Gesundheitsreform: Warken entschärft Pläne – Entlastung für Versicherte
Wichtige Fakten
- • Beitrag für Familienversicherung sinkt von 3,5 auf 2,5 Prozent.
- • Eltern mit Kindern bis elf Jahren bleiben ausgenommen.
- • Zuzahlungen für Medikamente steigen nur um 50 Prozent, ohne Dynamik.
- • Bund gibt 2027 zusätzlich 1,4 Milliarden Euro an Kassen.
- • Herstellerabschlag auf Medikamente steigt auf 15,5 Prozent.
Warken entschärft GKV-Reform
Bundesgesundheitsministerin Nina Warken (CDU) hat ihren Gesetzentwurf zur Reform der gesetzlichen Krankenversicherung in mehreren Punkten angepasst. Nach Einigung von Union und SPD fallen Entlastungen für Versicherte und die Pharmabranche moderater aus als ursprünglich geplant.
Weniger Belastung für Versicherte
Die Zusatzbeiträge für bislang beitragsfrei mitversicherte Ehepartner werden auf 2,5 statt 3,5 Prozent gesenkt. Eltern mit Kindern bis elf Jahren sind ausgenommen, die Altersgrenze wurde von sechs Jahren angehoben. Zudem steigen die Zuzahlungen für Medikamente zwar um 50 Prozent, doch ein automatischer Anstieg entfällt.
Mehr Geld vom Bund
2027 fließen 1,4 Milliarden Euro mehr aus dem Bundeshaushalt an die Krankenkassen. Finanzminister Klingbeil (SPD) stellt bis 2030 jährlich 750 Millionen Euro für Grundsicherungsempfänger bereit. Der Bundeszuschuss sinkt zwar, bleibt aber höher als im ursprünglichen Entwurf. Ziel ist, neue Beitragserhöhungen 2027 zu vermeiden.

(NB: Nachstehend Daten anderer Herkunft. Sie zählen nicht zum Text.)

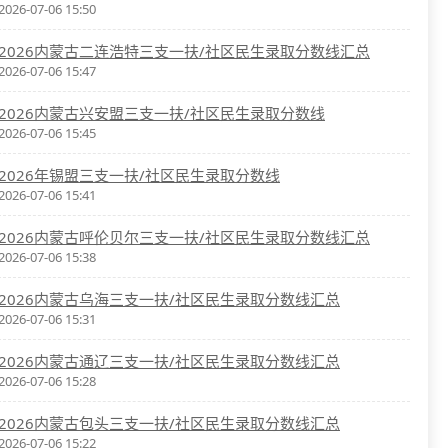
2026-07-06 15:50
2026内蒙古二连浩特三支一扶/社区民生录取分数线汇总
2026-07-06 15:47
2026内蒙古兴安盟三支一扶/社区民生录取分数线
2026-07-06 15:45
2026年锡盟三支一扶/社区民生录取分数线
2026-07-06 15:41
2026内蒙古呼伦贝尔三支一扶/社区民生录取分数线汇总
2026-07-06 15:38
2026内蒙古乌海三支一扶/社区民生录取分数线汇总
2026-07-06 15:31
2026内蒙古通辽三支一扶/社区民生录取分数线汇总
2026-07-06 15:28
2026内蒙古包头三支一扶/社区民生录取分数线汇总
2026-07-06 15:22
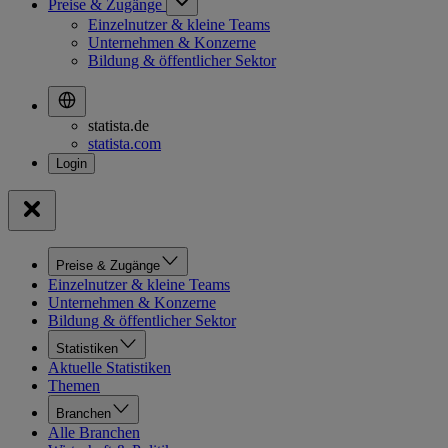
Preise & Zugänge
Einzelnutzer & kleine Teams
Unternehmen & Konzerne
Bildung & öffentlicher Sektor
statista.de
statista.com
Preise & Zugänge
Einzelnutzer & kleine Teams
Unternehmen & Konzerne
Bildung & öffentlicher Sektor
Statistiken
Aktuelle Statistiken
Themen
Branchen
Alle Branchen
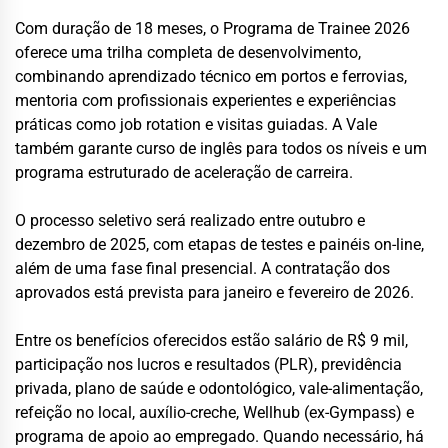
Com duração de 18 meses, o Programa de Trainee 2026
oferece uma trilha completa de desenvolvimento,
combinando aprendizado técnico em portos e ferrovias,
mentoria com profissionais experientes e experiências
práticas como job rotation e visitas guiadas. A Vale
também garante curso de inglês para todos os níveis e um
programa estruturado de aceleração de carreira.
O processo seletivo será realizado entre outubro e
dezembro de 2025, com etapas de testes e painéis on-line,
além de uma fase final presencial. A contratação dos
aprovados está prevista para janeiro e fevereiro de 2026.
Entre os benefícios oferecidos estão salário de R$ 9 mil,
participação nos lucros e resultados (PLR), previdência
privada, plano de saúde e odontológico, vale-alimentação,
refeição no local, auxílio-creche, Wellhub (ex-Gympass) e
programa de apoio ao empregado. Quando necessário, há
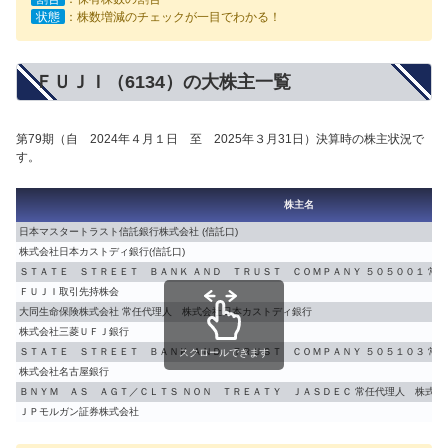
状態
：株数増減のチェックが一目でわかる！
ＦＵＪＩ（6134）の大株主一覧
第79期（自 2024年４月１日 至 2025年３月31日）決算時の株主状況で
す。
株主名
日本マスタートラスト信託銀行株式会社 (信託口)
株式会社日本カストディ銀行(信託口)
ＳＴＡＴＥ ＳＴＲＥＥＴ ＢＡＮＫ ＡＮＤ ＴＲＵＳＴ ＣＯＭＰＡＮＹ ５０５００１ 常
ＦＵＪＩ取引先持株会
大同生命保険株式会社 常任代理人 株式会社日本カストディ銀行
株式会社三菱ＵＦＪ銀行
ＳＴＡＴＥ ＳＴＲＥＥＴ ＢＡＮＫ ＡＮＤ ＴＲＵＳＴ ＣＯＭＰＡＮＹ ５０５１０３ 常
スクロールできます
株式会社名古屋銀行
ＢＮＹＭ ＡＳ ＡＧＴ／ＣＬＴＳ ＮＯＮ ＴＲＥＡＴＹ ＪＡＳＤＥＣ 常任代理人 株式会
ＪＰモルガン証券株式会社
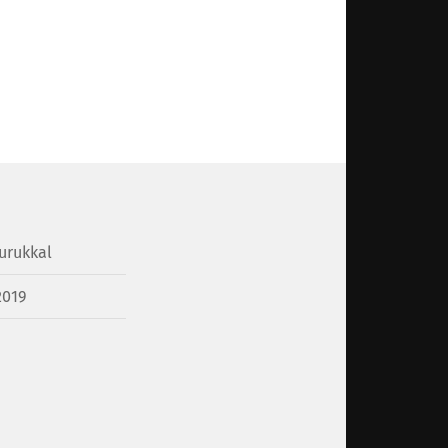
urukkal
2019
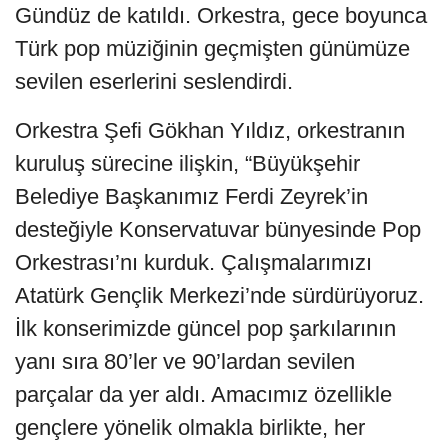
Gündüz de katıldı. Orkestra, gece boyunca
Türk pop müziğinin geçmişten günümüze
sevilen eserlerini seslendirdi.
Orkestra Şefi Gökhan Yıldız, orkestranın
kuruluş sürecine ilişkin, “Büyükşehir
Belediye Başkanımız Ferdi Zeyrek’in
desteğiyle Konservatuvar bünyesinde Pop
Orkestrası’nı kurduk. Çalışmalarımızı
Atatürk Gençlik Merkezi’nde sürdürüyoruz.
İlk konserimizde güncel pop şarkılarının
yanı sıra 80’ler ve 90’lardan sevilen
parçalar da yer aldı. Amacımız özellikle
gençlere yönelik olmakla birlikte, her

Zugeständnisse an Pharmaindustrie
Der Herstellerabschlag auf Medikamente wird auf 15,5 Prozent verdoppelt, doch ein lange geplanter dynamischer Abschlag entfällt. Die Pharmaindustrie hatte mit Standortverlagerungen gedroht. Die Koalition will das Paket noch vor der Sommerpause verabschieden.